• [Directions for this task]
In the records below, find the line with "Bringing Work-Life Balance to Extension 4", then retype it and every following line exactly, stopping after the line with "Compensation theory refers". Leave the pictures out.

● ● ● ● ●

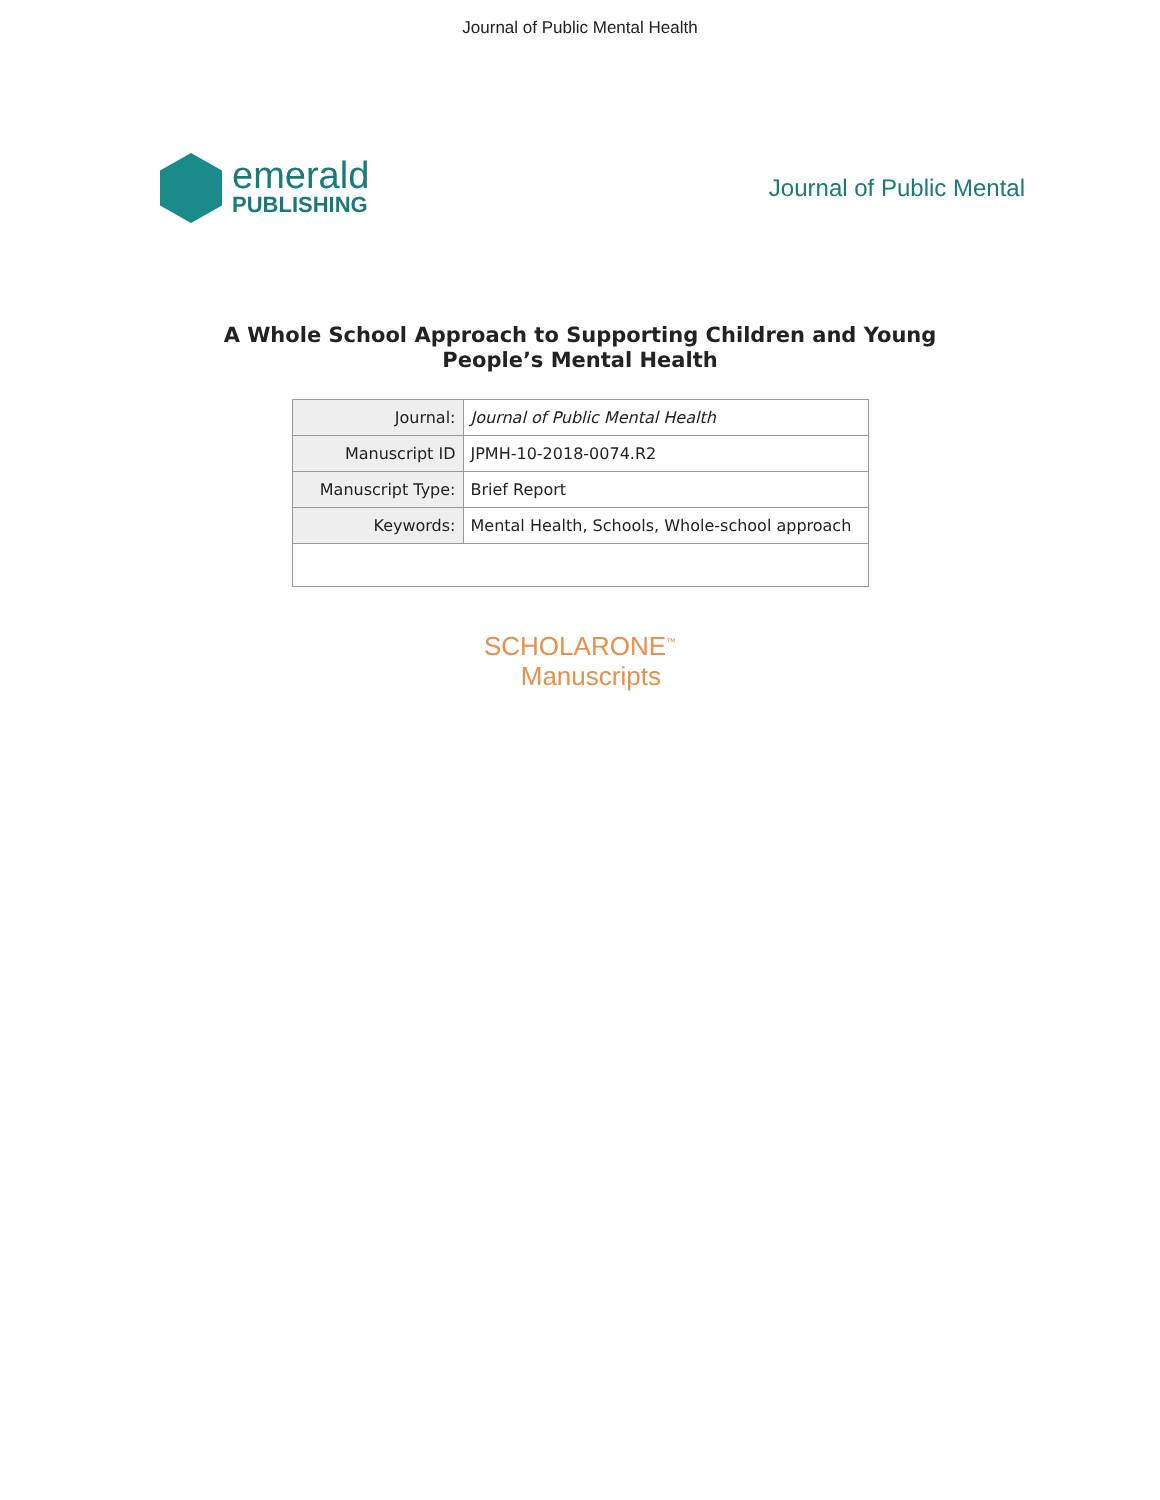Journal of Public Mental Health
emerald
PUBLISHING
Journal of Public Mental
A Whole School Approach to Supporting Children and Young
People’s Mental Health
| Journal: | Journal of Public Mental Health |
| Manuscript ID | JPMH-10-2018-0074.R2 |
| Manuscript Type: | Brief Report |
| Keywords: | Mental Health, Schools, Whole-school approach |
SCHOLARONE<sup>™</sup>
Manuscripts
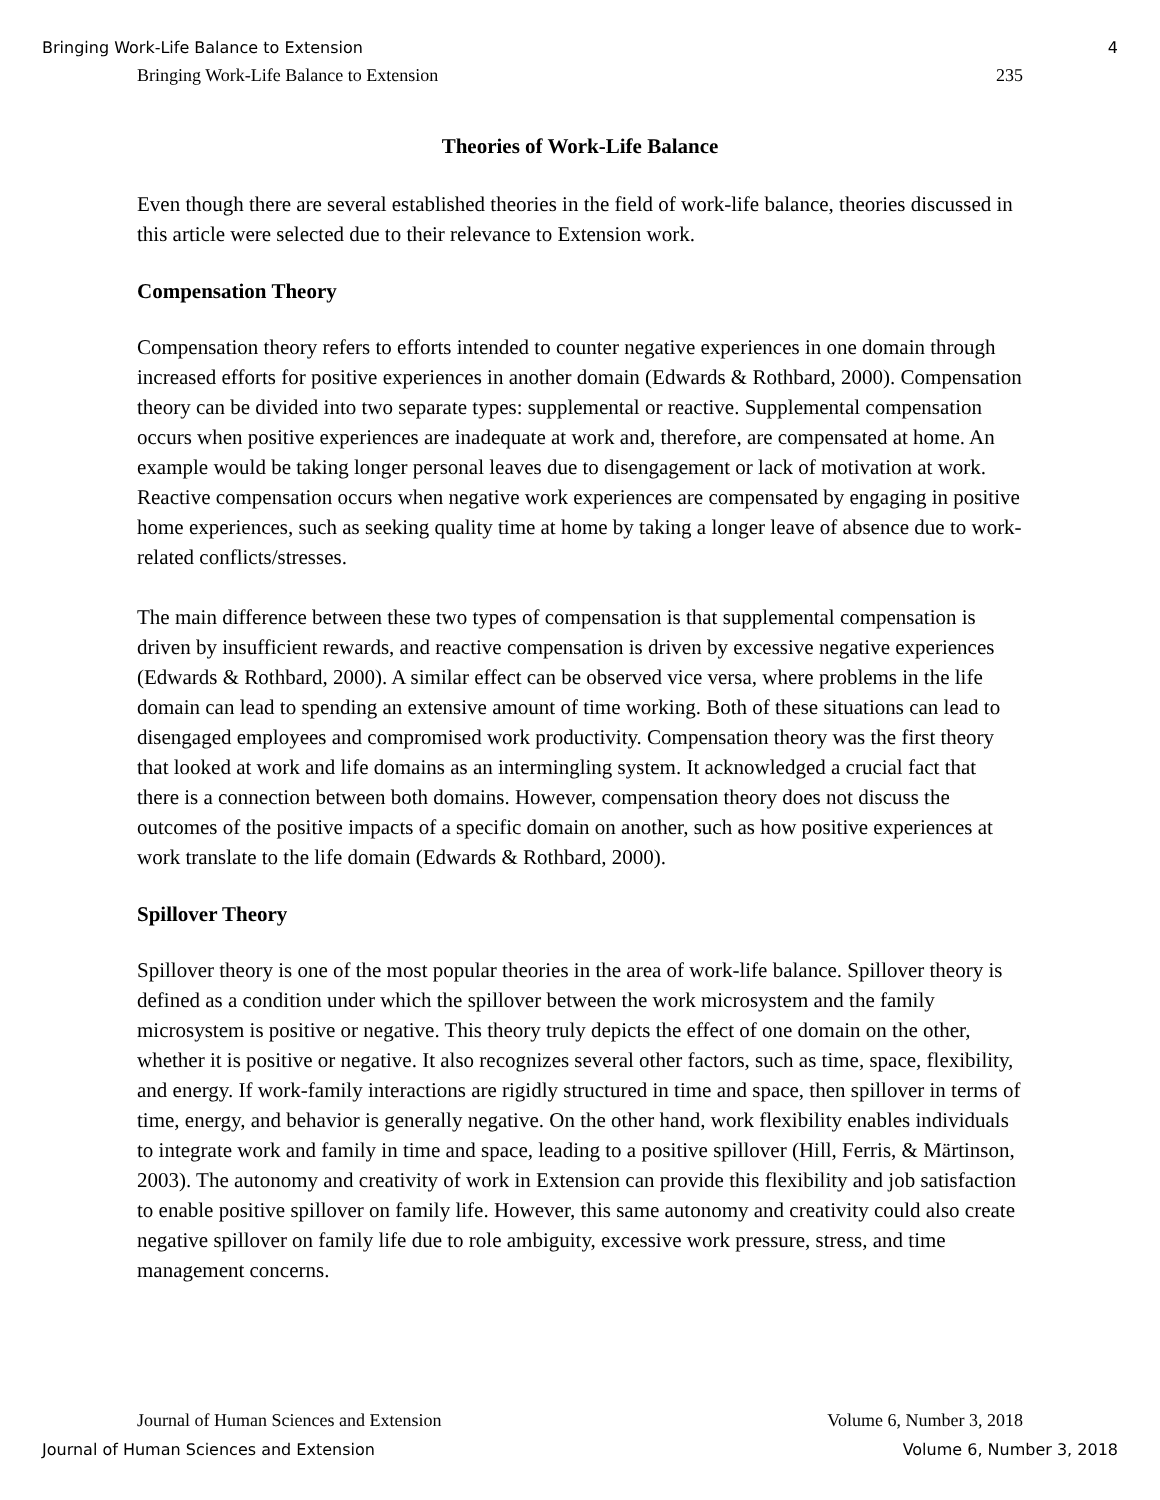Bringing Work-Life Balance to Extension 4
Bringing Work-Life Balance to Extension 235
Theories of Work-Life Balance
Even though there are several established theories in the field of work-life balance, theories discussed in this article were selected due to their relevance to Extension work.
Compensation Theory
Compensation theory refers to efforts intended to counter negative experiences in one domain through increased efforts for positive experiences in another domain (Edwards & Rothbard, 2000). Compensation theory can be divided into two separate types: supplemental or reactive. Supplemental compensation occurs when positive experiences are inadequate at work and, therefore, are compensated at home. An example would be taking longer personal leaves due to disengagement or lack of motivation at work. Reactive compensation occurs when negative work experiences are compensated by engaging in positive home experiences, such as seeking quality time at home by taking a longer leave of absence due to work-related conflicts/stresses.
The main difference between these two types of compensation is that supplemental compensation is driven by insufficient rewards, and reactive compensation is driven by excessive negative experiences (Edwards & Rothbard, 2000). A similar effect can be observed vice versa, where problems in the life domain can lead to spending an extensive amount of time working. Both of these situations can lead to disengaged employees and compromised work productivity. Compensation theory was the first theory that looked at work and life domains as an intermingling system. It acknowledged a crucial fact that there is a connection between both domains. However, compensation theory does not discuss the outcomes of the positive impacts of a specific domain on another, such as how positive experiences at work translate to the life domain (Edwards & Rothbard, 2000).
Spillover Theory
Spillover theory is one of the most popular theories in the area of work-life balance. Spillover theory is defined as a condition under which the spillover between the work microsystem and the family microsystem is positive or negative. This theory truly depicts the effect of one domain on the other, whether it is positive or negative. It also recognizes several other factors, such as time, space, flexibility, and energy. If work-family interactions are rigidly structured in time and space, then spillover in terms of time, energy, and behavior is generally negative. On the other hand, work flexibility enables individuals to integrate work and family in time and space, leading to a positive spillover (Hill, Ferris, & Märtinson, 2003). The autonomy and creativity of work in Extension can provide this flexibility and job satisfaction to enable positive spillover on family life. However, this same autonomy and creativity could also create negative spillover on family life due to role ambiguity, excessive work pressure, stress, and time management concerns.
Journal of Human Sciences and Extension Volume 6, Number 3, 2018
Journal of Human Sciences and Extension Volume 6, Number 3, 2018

● ● ● ● ●

• [Output of the task]
Bringing Work-Life Balance to Extension 4
Bringing Work-Life Balance to Extension 235
Theories of Work-Life Balance
Even though there are several established theories in the field of work-life balance, theories discussed in this article were selected due to their relevance to Extension work.
Compensation Theory
Compensation theory refers to efforts intended to counter negative experiences in one domain through increased efforts for positive experiences in another domain (Edwards & Rothbard, 2000). Compensation theory can be divided into two separate types: supplemental or reactive. Supplemental compensation occurs when positive experiences are inadequate at work and, therefore, are compensated at home. An example would be taking longer personal leaves due to disengagement or lack of motivation at work. Reactive compensation occurs when negative work experiences are compensated by engaging in positive home experiences, such as seeking quality time at home by taking a longer leave of absence due to work-related conflicts/stresses.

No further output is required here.